A poor month for UK manufacturing and construction figures saw the Pound lower against most major counterparts. The Bank of England's Mark Carney has warned the Government to maintain an open financial system to avoid huge job losses.
The Pound had a poor start to the day on Friday as the latest industrial and manufacturing production numbers showed a decline. The Office for National Statistics reported the surprisingly pleasant weather in the UK throughout February has meant that less gas and electricity had been used and thats why industrial output fell. As for the manufacturing numbers this is the second consecutive month that the numbers have disappointed which shows the UK economy has slowed in quarter one of 2017.
For foreign currency buyers keeping an eye on the next GDP numbers may be wise as I believe a slowdown is inevitable as manufacturing production makes up a large proportion of GDP.
Governor of the Bank of England Mark Carney in a speech at Thomas Reuters in London on Friday warned Theresa May that cutting the UK’s access to the rest of Europe would not be wise. The Governor wants to keep an open financial system that allows money to flow in and out of the UK and Europe for free and not go down the route of protectionism of banking rules. If this was the case the Government would trying to protect UK banks by restricting and restraining the Europeans however the Governor believes it would have the complete opposite effect and jobs would be lost. You only have to look at firms such as Insurers Lloyds of London, Royal London investment banks JP Morgan and Citigroup who are already making plans elsewhere, whilst HSBC have confirmed they are likely to switch 1000 jobs out of London to Paris.
My personal opinion is that the strength of the Pound will have a direct correlation to Brexit negotiations. If they go well the Pound will strengthen whereas stumbling blocks will cause falls. With the Governor also stating in his speech that European economies could be damaged if their access to London diminishes as London is and I quote “Europe’s investment banker” I am feeling optimistic that a deal will be reached that benefit both parties, however only time will tell.

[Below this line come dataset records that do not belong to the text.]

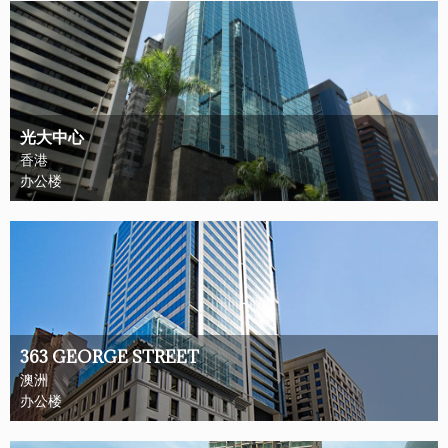
光大中心
香港
办公楼
363 GEORGE STREET
澳洲
办公楼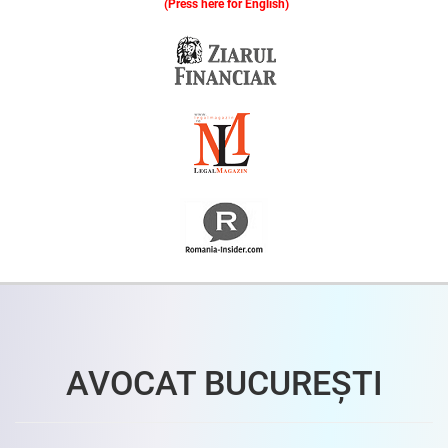
(Press here for English)
Oferim consultanță online gratuită și acces non-stop la specialiștii noștri. Solicitați gratuit 3 oferte și comparați prețul și serviciile înainte de a vă decide.
AVOCAT BUCUREȘTI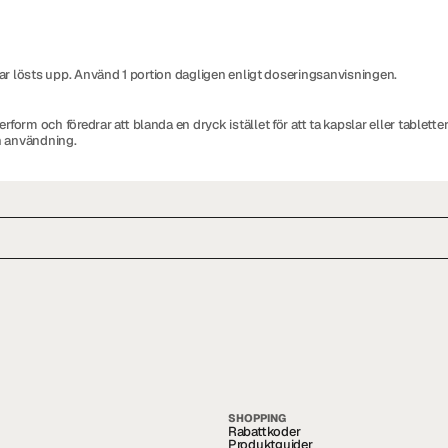
 har lösts upp. Använd 1 portion dagligen enligt doseringsanvisningen.
form och föredrar att blanda en dryck istället för att ta kapslar eller tablette
n användning.
SHOPPING
Rabattkoder
Produktguider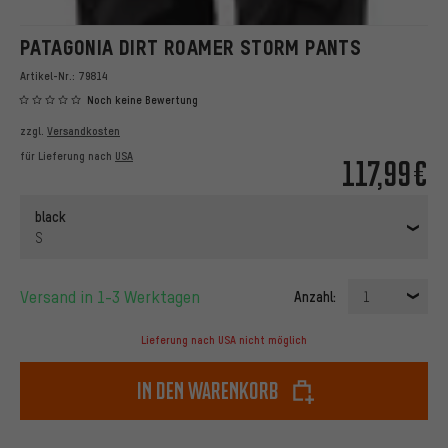
PATAGONIA DIRT ROAMER STORM PANTS
Artikel-Nr.:
79814
Noch keine Bewertung
zzgl.
Versandkosten
für Lieferung nach
USA
117,99€
black
S
Versand in 1-3 Werktagen
Anzahl:
1
Lieferung nach USA nicht möglich
In den Warenkorb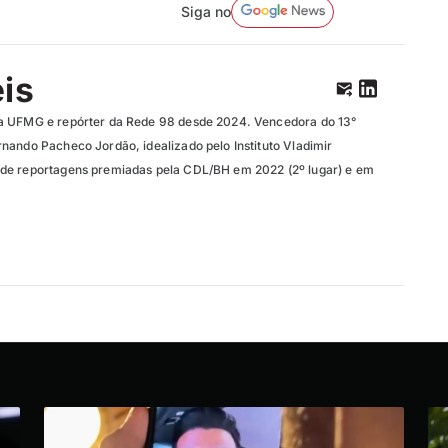
Siga no
eis
a UFMG e repórter da Rede 98 desde 2024. Vencedora do 13°
nando Pacheco Jordão, idealizado pelo Instituto Vladimir
de reportagens premiadas pela CDL/BH em 2022 (2º lugar) e em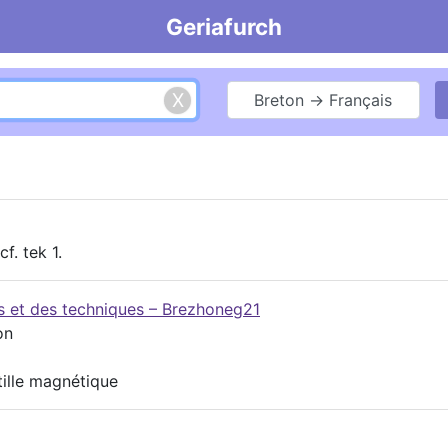
Geriafurch
Breton → Français
f. tek 1.
es et des techniques – Brezhoneg21
on
tille magnétique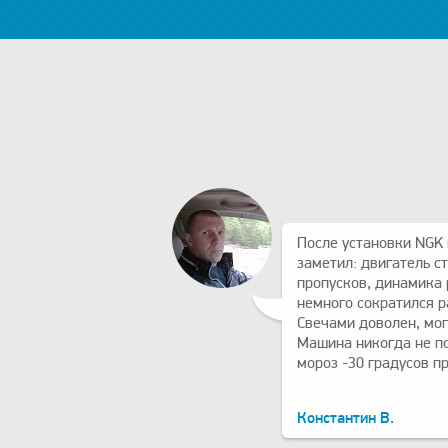
После установки NGK 
заметил: двигатель ст
пропусков, динамика 
немного сократился р
Свечами доволен, мог
Машина никогда не п
мороз -30 градусов п
Константин В.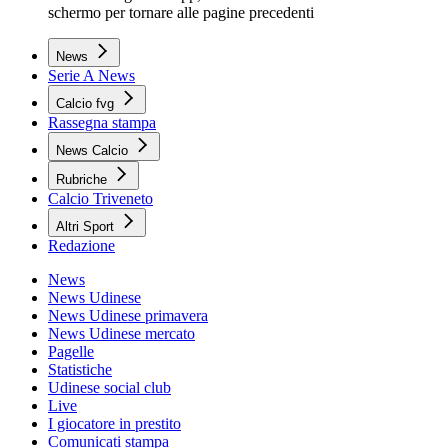
schermo per tornare alle pagine precedenti
News
Serie A News
Calcio fvg
Rassegna stampa
News Calcio
Rubriche
Calcio Triveneto
Altri Sport
Redazione
News
News Udinese
News Udinese primavera
News Udinese mercato
Pagelle
Statistiche
Udinese social club
Live
I giocatore in prestito
Comunicati stampa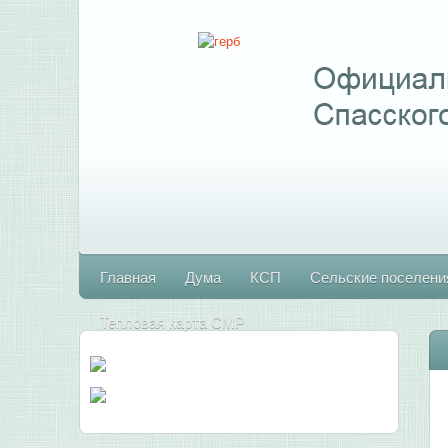
Главная
Дума
КСП
Сельские поселени
Тепловая карта СМР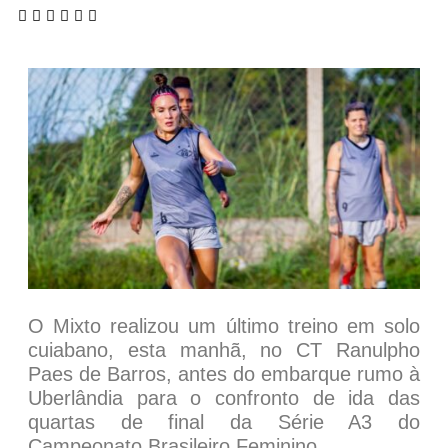
O Mixto realizou um último treino em solo
cuiabano, esta manhã, no CT Ranulpho
Paes de Barros, antes do embarque rumo à
Uberlândia para o confronto de ida das
quartas de final da Série A3 do
Campeonato Brasileiro Feminino.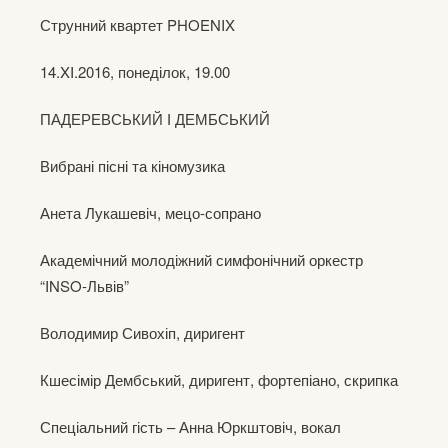
Струнний квартет PHOENIX
14.XI.2016, понеділок, 19.00
ПАДЕРЕВСЬКИЙ І ДЕМБСЬКИЙ
Вибрані пісні та кіномузика
Анета Лукашевіч, мецо-сопрано
Академічний молодіжний симфонічний оркестр
“INSO-Львів”
Володимир Сивохіп, диригент
Кшесімір Дембський, диригент, фортепіано, скрипка
Спеціальний гість – Анна Юркштовіч, вокал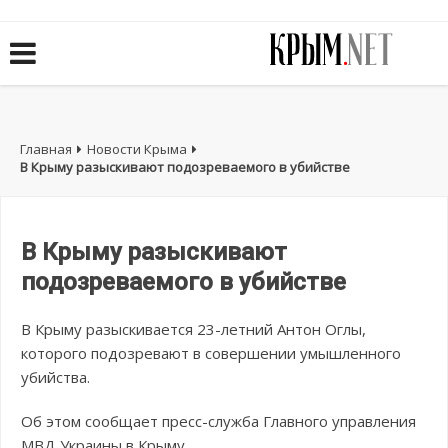
Главная
Новости Крыма
В Крыму разыскивают подозреваемого в убийстве
В Крыму разыскивают
подозреваемого в убийстве
В Крыму разыскивается 23-летний Антон Оглы,
которого подозревают в совершении умышленного
убийства.
Об этом сообщает пресс-служба Главного управления
МВД Украины в Крыму.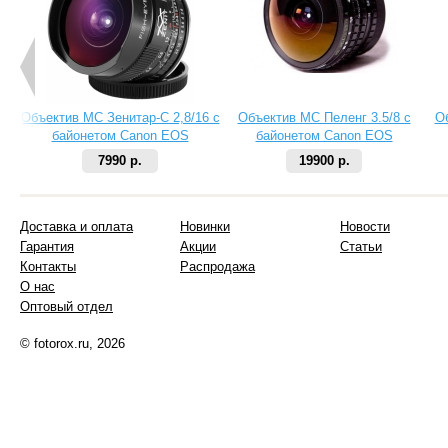
Объектив МС Зенитар-C 2,8/16 с
Объектив МС Пеленг 3.5/8 с
О
байонетом Canon EOS
байонетом Canon EOS
7990 р.
19900 р.
Доставка и оплата
Новинки
Новости
Гарантия
Акции
Статьи
Контакты
Распродажа
О нас
Оптовый отдел
© fotorox.ru, 2026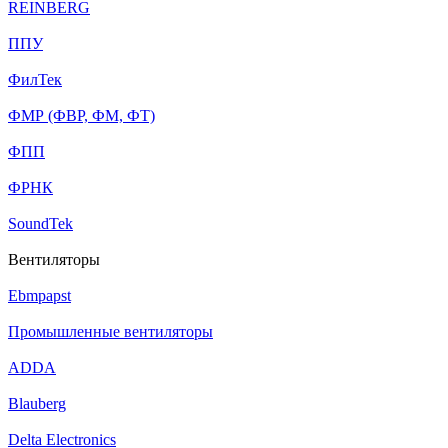
REINBERG
ППУ
ФилТек
ФМР (ФВР, ФМ, ФТ)
ФПП
ФРНК
SoundTek
Вентиляторы
Ebmpapst
Промышленные вентиляторы
ADDA
Blauberg
Delta Electronics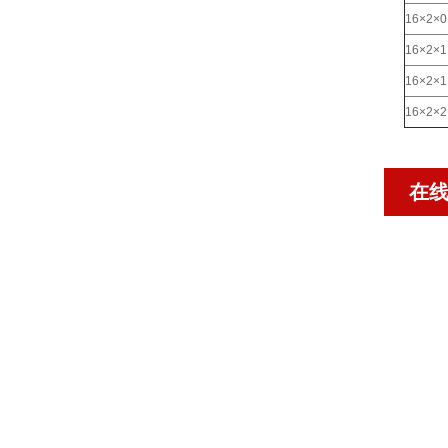
16×2×0
16×2×1
16×2×1
16×2×2
在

The most important data release this week for the UK is Tuesday morning when Consumer Price Index also known as inflation is set to be released. The month on month figures are set to show an improvement however the important yearly figures are set to show a slight decline. The decline is to 1.9% therefore I don’t think this will have a major impact on Sterling. However if the consensus is wrong and inflation has risen above the Bank of Englands 2% target, all eyes will turn to the Bank of Englands Monetary Policy committee for hints towards raising interest rates.